Electronic Arts revient donc à la charge en février 2008, avec une offre plutôt alléchante de rachat d’actions à 25 $, un sacré bond par rapport à la valeur du moment, qui plafonne à 10 $. Les près de 2 milliards de dollars sont poliment – mais fermement – refusés par Zelnick : « nous n’avons pas claqué la porte, on a juste dit que le prix et le timing n’étaient pas bons » confiera le bonhomme à Reuters en 2008. Las, EA ne pourra pas faire taire son principal concurrent sur les simulations de sport, ni mettre la main sur la licence GTA dont le quatrième opus s’apprête à conquérir la planète jeux vidéo.
2K : l’autre fils prodigue
Une partie de la restructuration ordonnée par le nouveau directoire concerne 2K, l’autre label monté quelques années plus tôt par Take-Two suite au rachat du studio Visual Concepts (NBA, NFL, NHL, MLB, WWE) de SEGA. Outre le savoir-faire sportif indéniable de sa nouvelle acquisition, l’éditeur profite de cette entité pour créer trois sous-labels d’édition autonomes : 2K Play pour le casual gaming, 2K Sports pour le sport et 2K Games pour les jeux core gamers. Fort d’un partenariat avec Nickelodeon, le premier label sera chargé d’inonder les consoles, réseaux sociaux et smartphones de contenus grands publics.
2K permet également à Take-Two de regrouper un certain nombre de studios venus des quatre coins du monde, qu’il possède déjà ou rachète au fil du temps : Madrid, Chengdu, Las Vegas, Canberra, Brno… L’offre est moins cohérente que celle de Rockstar, mais fait émerger un certain nombre de titres qui vont marquer les années 2000-2010 comme Borderlands, BioShock, Civilization, Mafia ou encore XCom.

■ Entrées répertoriées ■
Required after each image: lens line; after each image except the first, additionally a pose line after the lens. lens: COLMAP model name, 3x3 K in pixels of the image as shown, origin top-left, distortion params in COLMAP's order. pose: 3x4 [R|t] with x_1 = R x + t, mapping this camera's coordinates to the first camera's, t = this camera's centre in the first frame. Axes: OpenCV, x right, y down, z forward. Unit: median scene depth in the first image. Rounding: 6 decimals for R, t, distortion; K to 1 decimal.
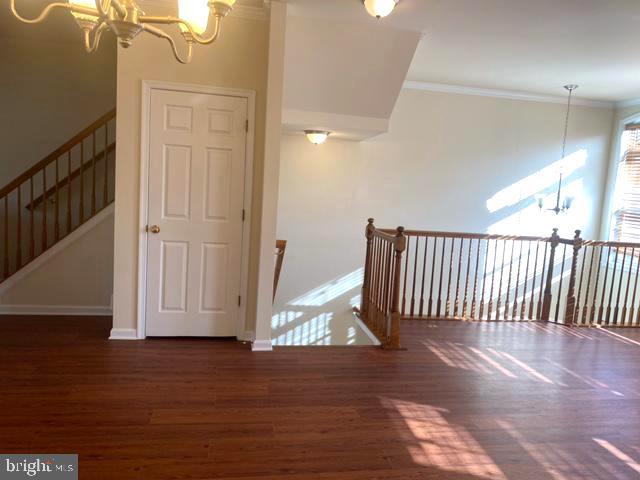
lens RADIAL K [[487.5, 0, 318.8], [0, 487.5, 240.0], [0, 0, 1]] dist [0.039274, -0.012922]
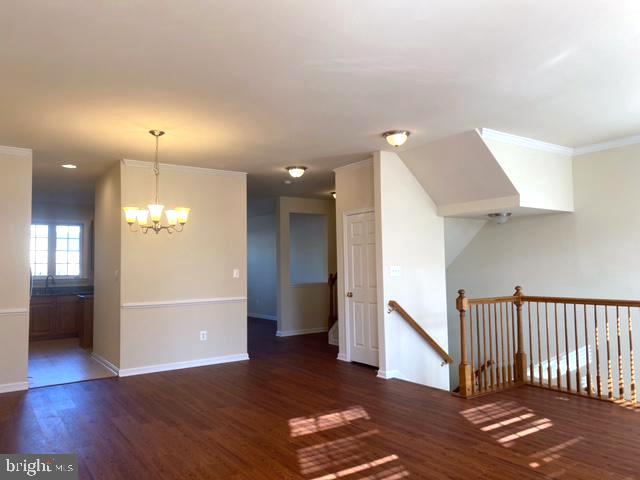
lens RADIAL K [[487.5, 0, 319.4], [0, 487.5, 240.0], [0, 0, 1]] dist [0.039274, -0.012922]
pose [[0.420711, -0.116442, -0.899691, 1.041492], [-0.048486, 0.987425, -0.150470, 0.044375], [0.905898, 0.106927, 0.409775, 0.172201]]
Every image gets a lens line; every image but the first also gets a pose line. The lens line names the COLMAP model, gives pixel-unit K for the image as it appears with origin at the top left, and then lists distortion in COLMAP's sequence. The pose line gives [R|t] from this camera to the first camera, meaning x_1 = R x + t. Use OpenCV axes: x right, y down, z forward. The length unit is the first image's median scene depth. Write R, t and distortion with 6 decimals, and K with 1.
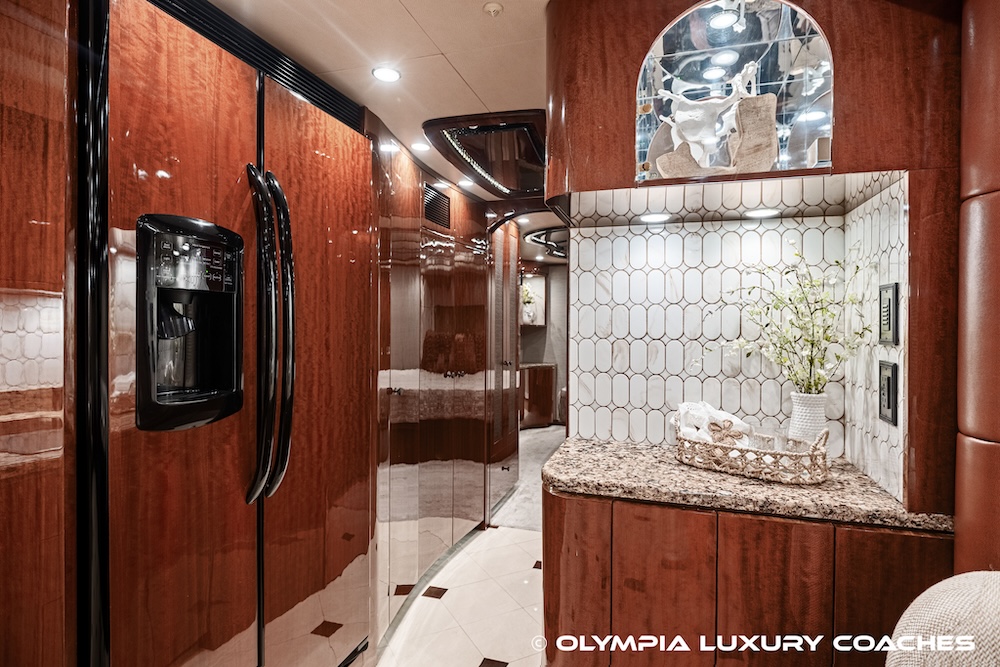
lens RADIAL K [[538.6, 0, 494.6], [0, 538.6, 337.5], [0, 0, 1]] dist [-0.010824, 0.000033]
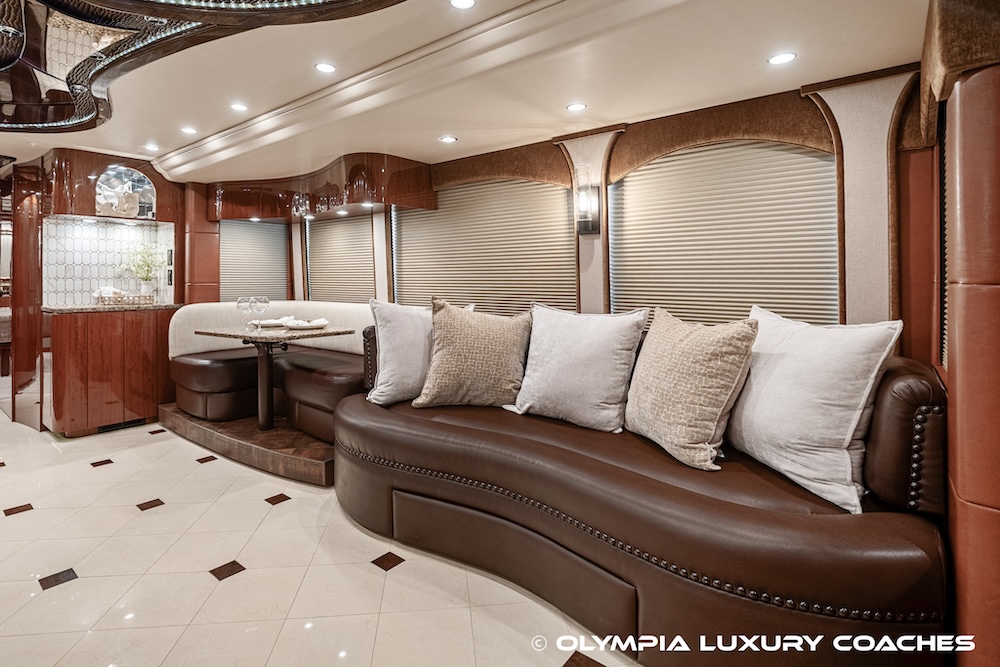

...

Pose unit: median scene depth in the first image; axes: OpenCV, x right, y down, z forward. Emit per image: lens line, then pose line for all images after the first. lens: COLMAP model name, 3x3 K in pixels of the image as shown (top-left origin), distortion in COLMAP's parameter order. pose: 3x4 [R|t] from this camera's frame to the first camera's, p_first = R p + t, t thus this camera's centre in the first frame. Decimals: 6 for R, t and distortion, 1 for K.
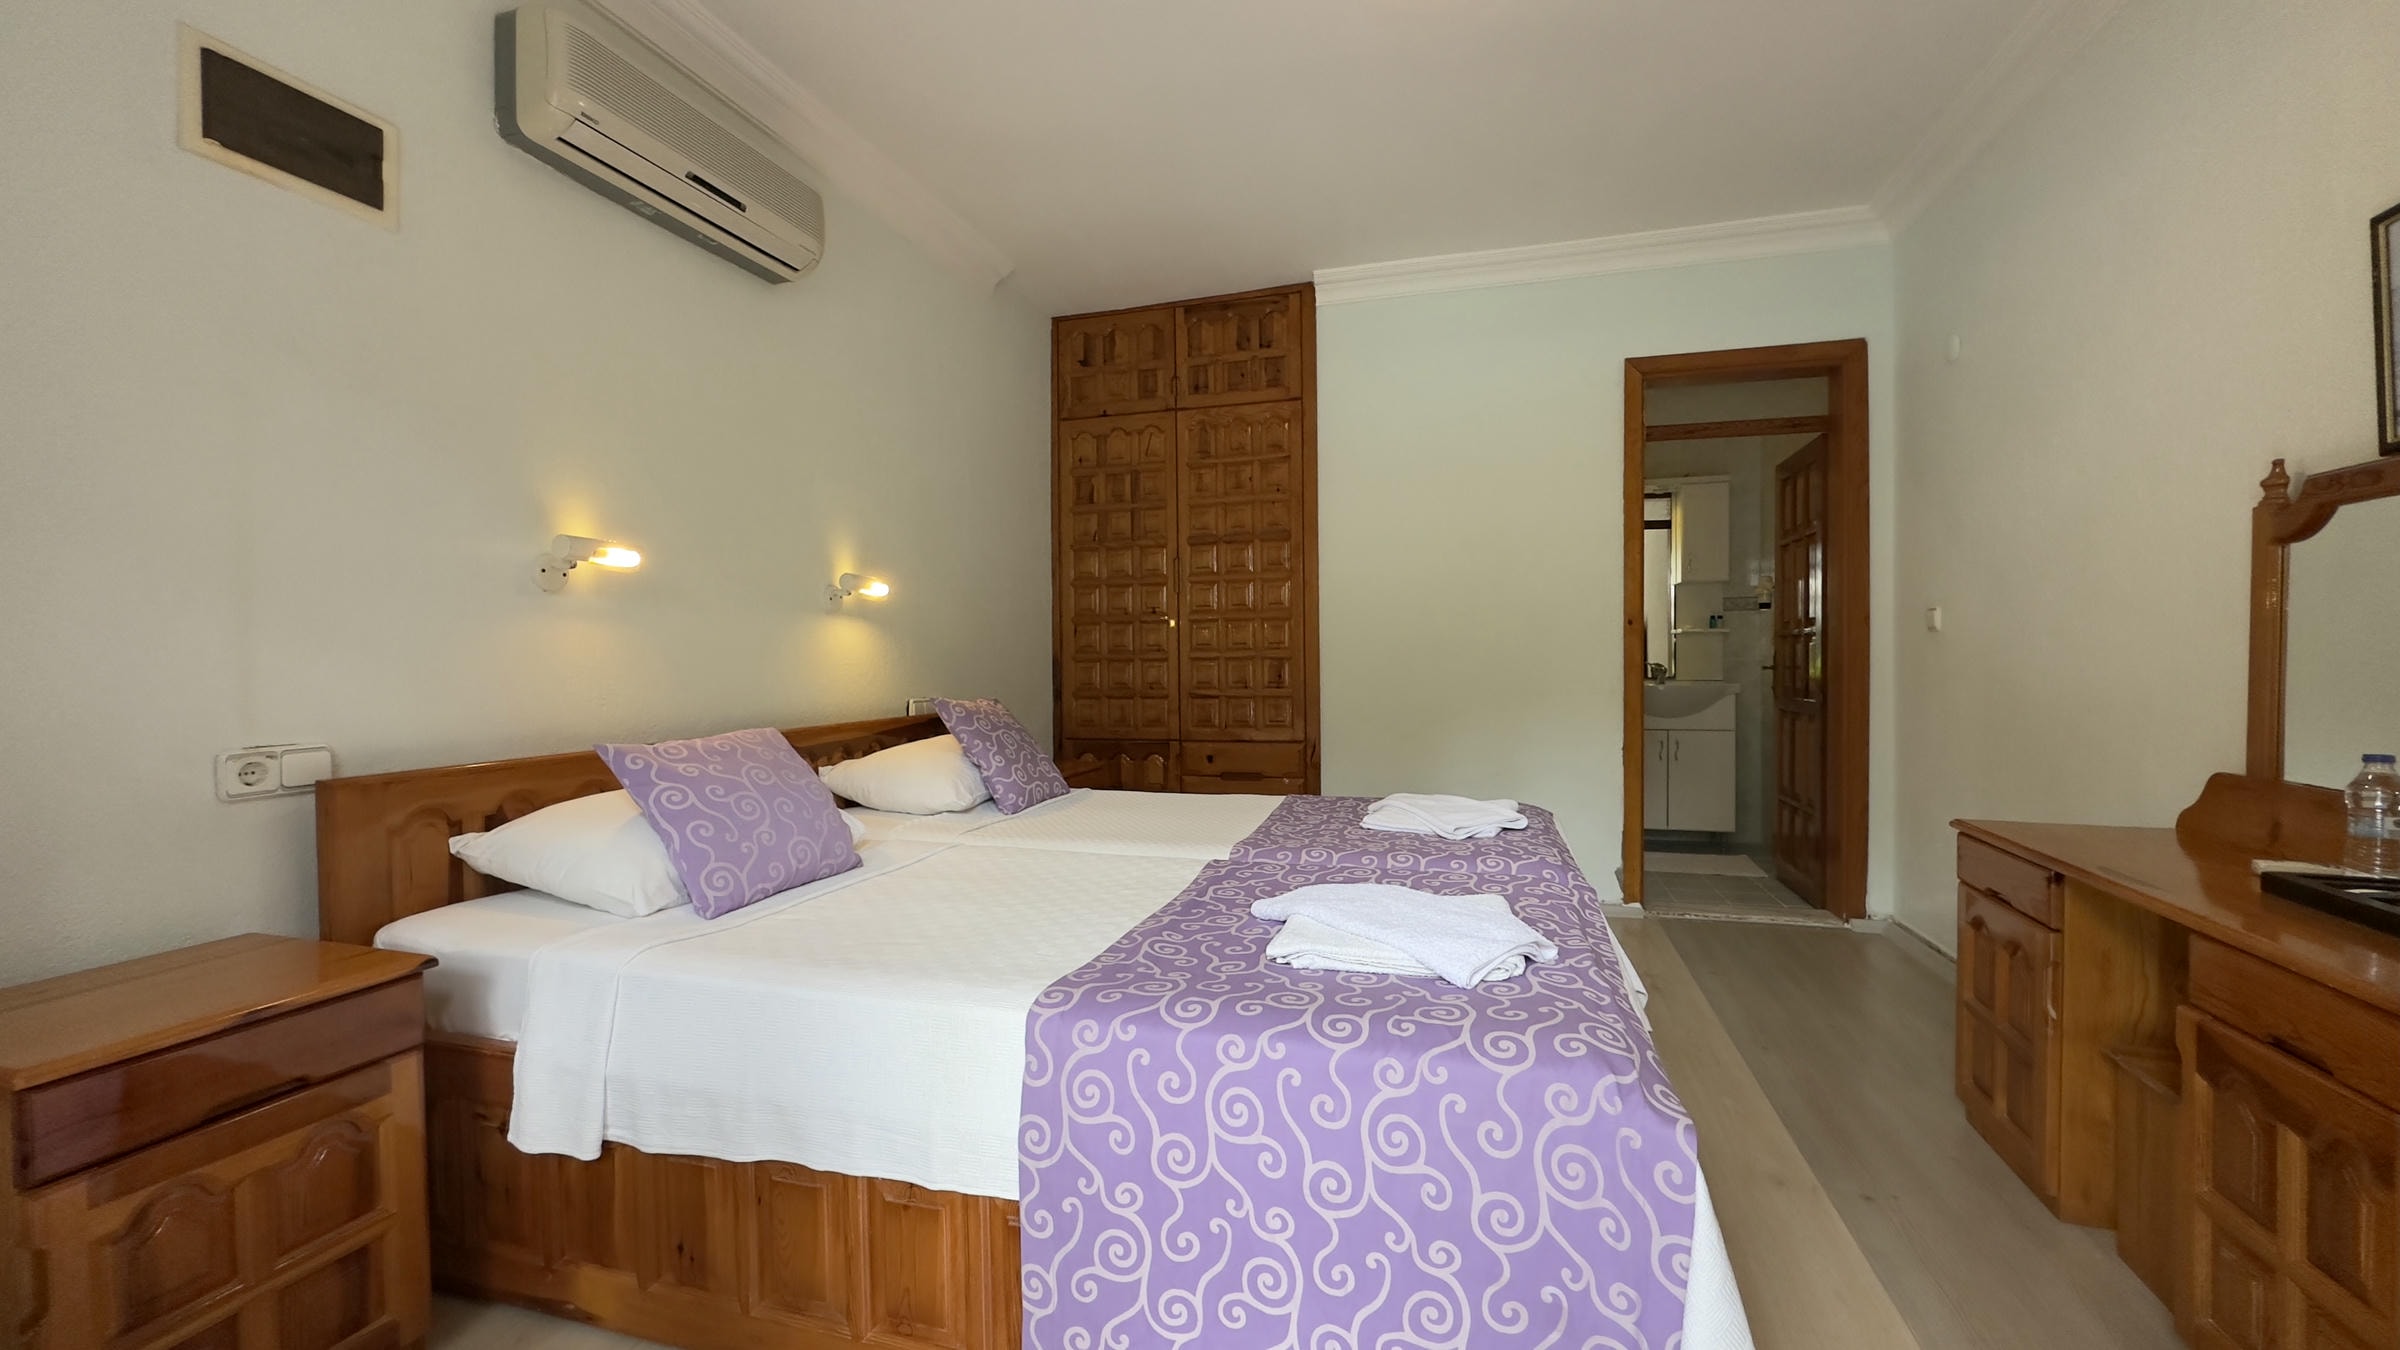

...

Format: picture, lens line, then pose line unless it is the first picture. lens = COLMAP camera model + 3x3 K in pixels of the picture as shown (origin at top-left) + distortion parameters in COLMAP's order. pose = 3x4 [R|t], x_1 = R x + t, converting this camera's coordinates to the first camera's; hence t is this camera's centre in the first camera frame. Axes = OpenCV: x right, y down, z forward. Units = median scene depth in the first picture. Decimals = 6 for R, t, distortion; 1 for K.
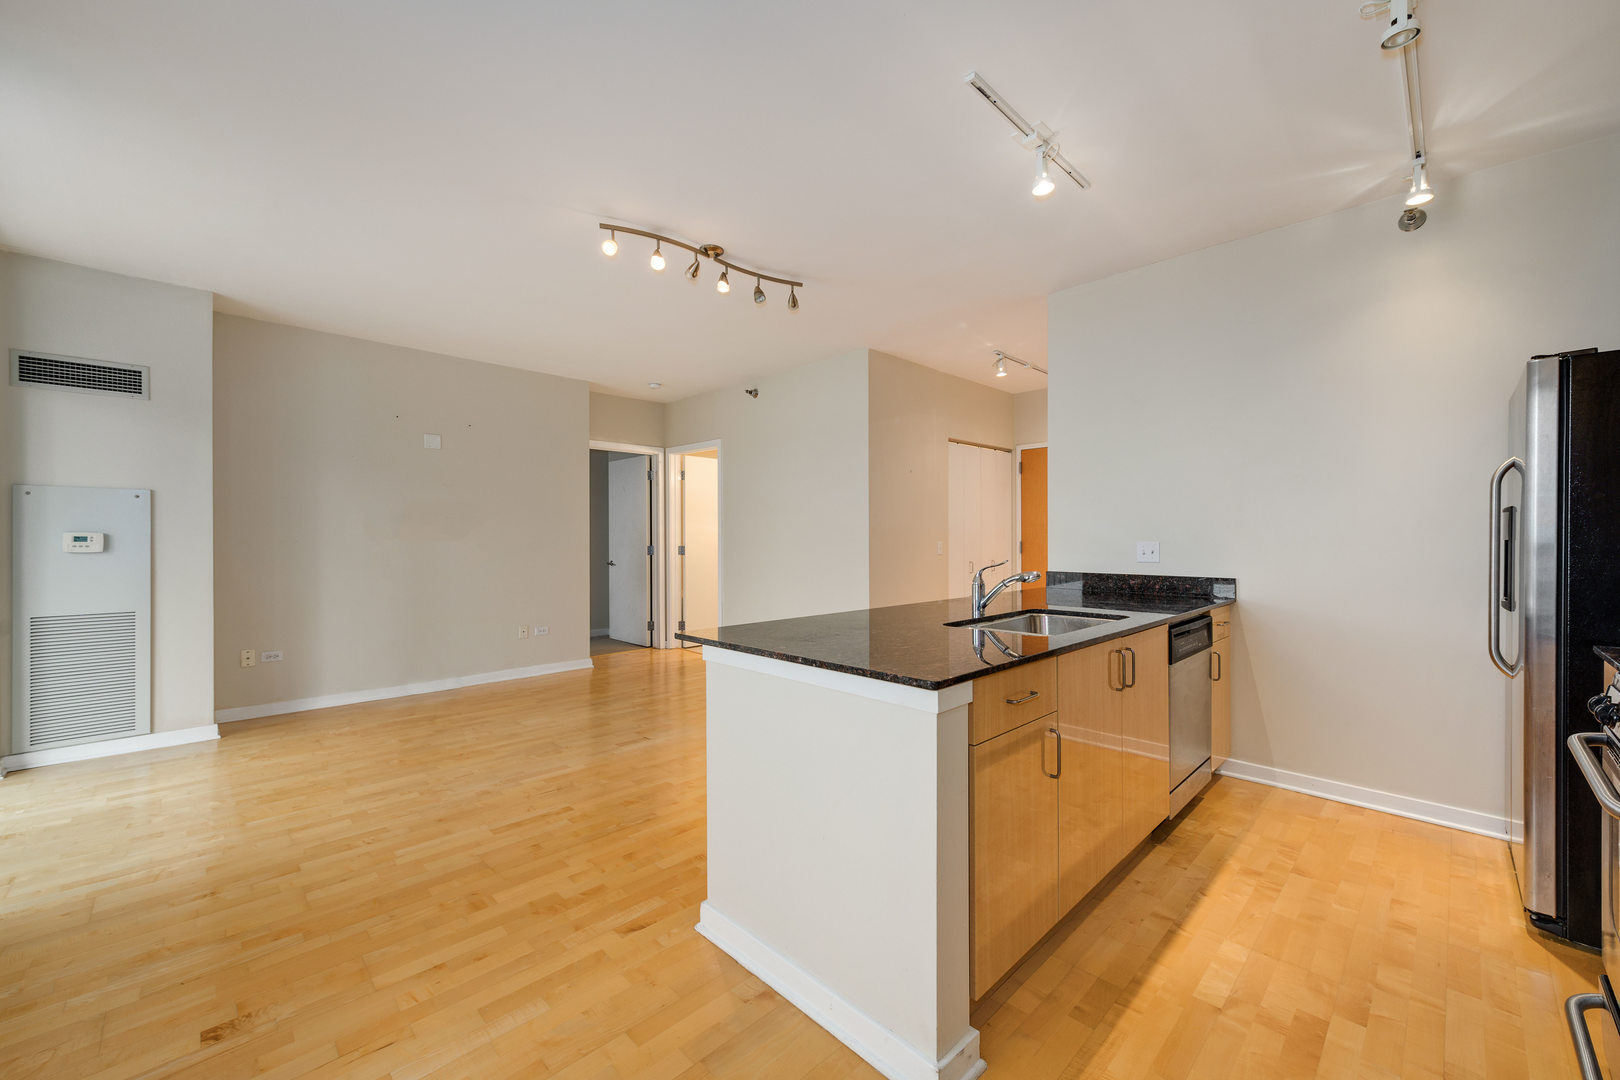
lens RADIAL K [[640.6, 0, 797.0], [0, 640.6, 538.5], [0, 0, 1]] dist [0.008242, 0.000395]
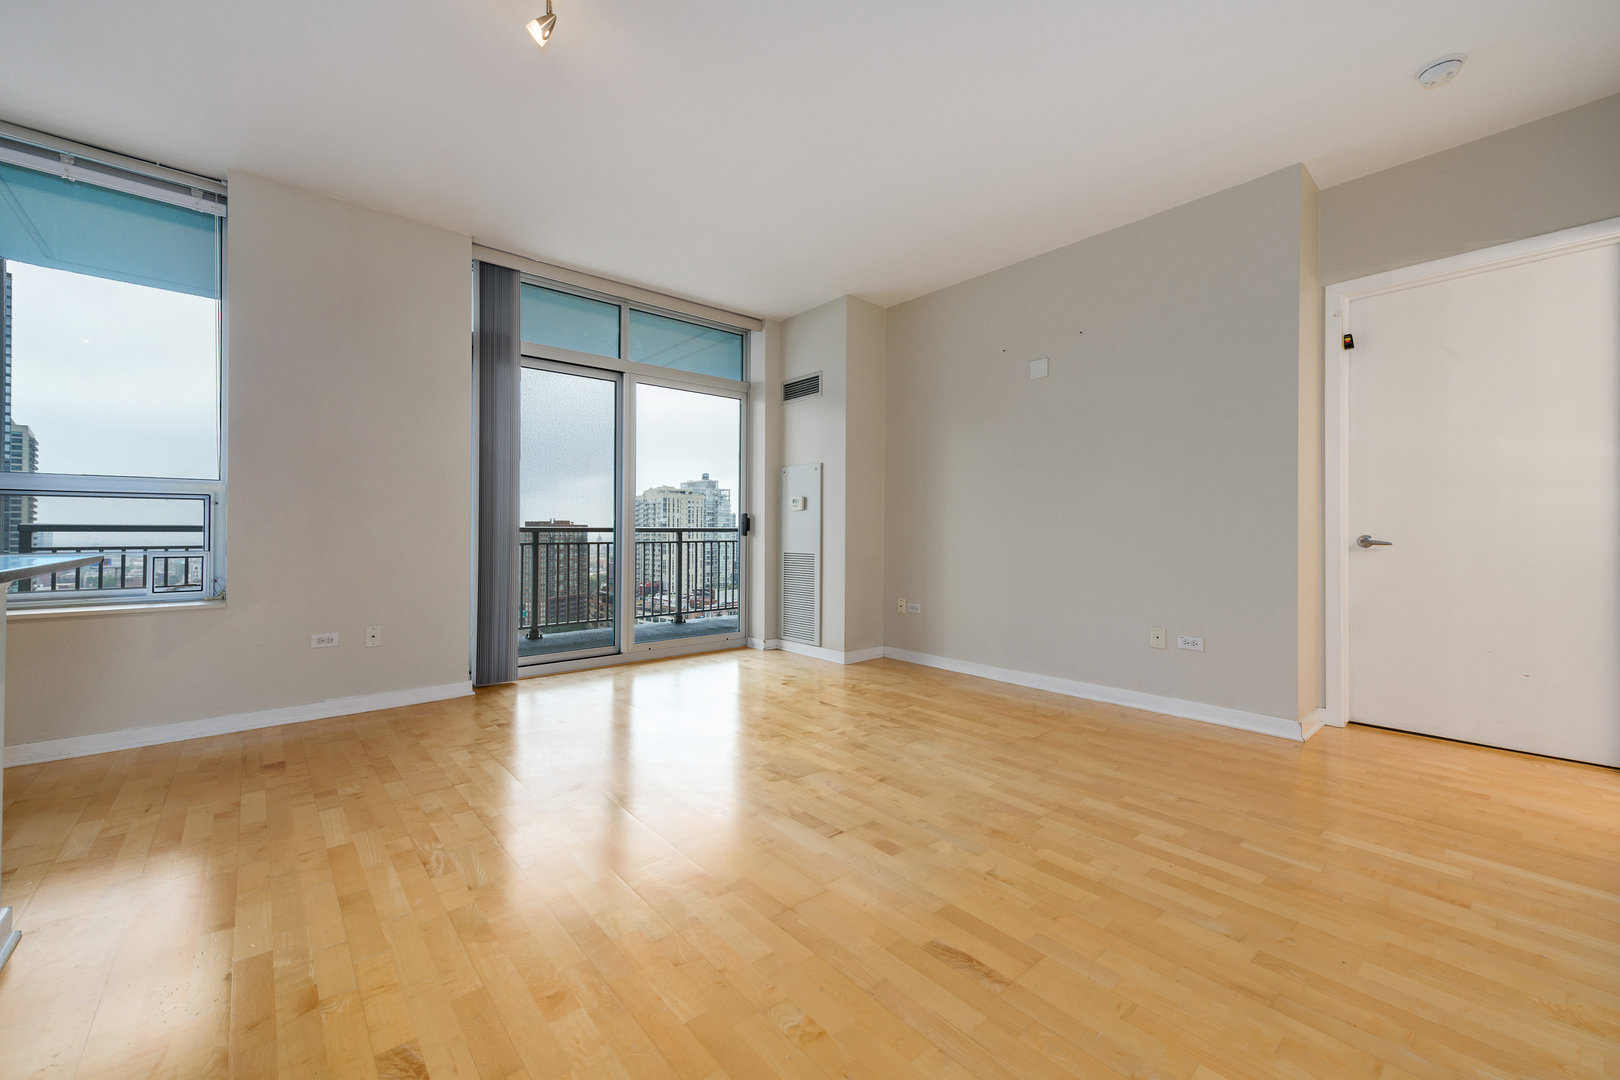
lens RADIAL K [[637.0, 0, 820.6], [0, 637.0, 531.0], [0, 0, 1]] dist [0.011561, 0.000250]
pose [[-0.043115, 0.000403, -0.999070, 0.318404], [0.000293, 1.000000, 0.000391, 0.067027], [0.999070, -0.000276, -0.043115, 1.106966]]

■ Consigne 1 ■
Recopiez mot pour mot le passage de l'extrait qui va de « 2K : l’autre » jusqu'à « contenus grands publics. ».
■ Consigne 2 ■
Dans les entrées, reprenez les lignes qui vont de celle contenant « Every image gets » jusqu'à celle contenant « dist [-0.010824, 0.000033] », en remplaçant « decimals » par « digits » et sans rien modifier d'autre. Ne donnez que ces lignes, sans les images.
Les entrées n'ont aucun lien avec l'extrait.

■ Votre solution 1 ■
2K : l’autre fils prodigue
Une partie de la restructuration ordonnée par le nouveau directoire concerne 2K, l’autre label monté quelques années plus tôt par Take-Two suite au rachat du studio Visual Concepts (NBA, NFL, NHL, MLB, WWE) de SEGA. Outre le savoir-faire sportif indéniable de sa nouvelle acquisition, l’éditeur profite de cette entité pour créer trois sous-labels d’édition autonomes : 2K Play pour le casual gaming, 2K Sports pour le sport et 2K Games pour les jeux core gamers. Fort d’un partenariat avec Nickelodeon, le premier label sera chargé d’inonder les consoles, réseaux sociaux et smartphones de contenus grands publics.

■ Votre solution 2 ■
Every image gets a lens line; every image but the first also gets a pose line. The lens line names the COLMAP model, gives pixel-unit K for the image as it appears with origin at the top left, and then lists distortion in COLMAP's sequence. The pose line gives [R|t] from this camera to the first camera, meaning x_1 = R x + t. Use OpenCV axes: x right, y down, z forward. The length unit is the first image's median scene depth. Write R, t and distortion with 6 digits, and K with 1.
lens RADIAL K [[538.6, 0, 494.6], [0, 538.6, 337.5], [0, 0, 1]] dist [-0.010824, 0.000033]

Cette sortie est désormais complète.